Angie let out a shaky breath and nodded.

“I had no idea how close I came to dying that day, but it makes everything else that’s happened since then more understandable. It’s probably what triggered my visions.”

I held my breath, fearing to show my curiosity and spook her into clamming up.

“I can see how a person is going to die if I touch them. When the contact is skin to skin the picture is much more detailed.”
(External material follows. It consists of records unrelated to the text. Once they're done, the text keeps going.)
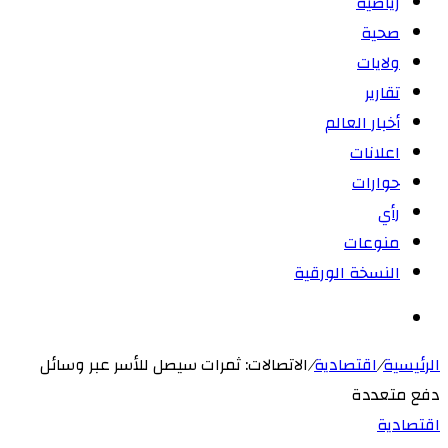
رياضية
صحية
ولايات
تقارير
أخبار العالم
اعلانات
حوارات
رأي
منوعات
النسخة الورقية
بحث
عن
الرئيسية
/
اقتصادية
/
الاتصالات: ثمرات سيصل للأسر عبر وسائل
دفع متعددة
اقتصادية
My eyes widened. “You…Angie…you witness people’s deaths…before they even happen?”

She lowered her eyes to the floor and nodded.

“The gloves,” I said. Angie’s bizarre eccentric behavior was so much easier to understand now. “You’re not afraid of germs, you’re afraid of touching other people’s skin.”

“I generally wear them when I can’t take the images anymore. Sometimes I need a break, but I’m constantly bumping into people, and I never know if I’ll accidentally touch a hand or a bare arm. There are other times when I can handle it just fine, and sometimes I’m able to help people who are going to die from stupid accidents. I usually find ways to interfere.”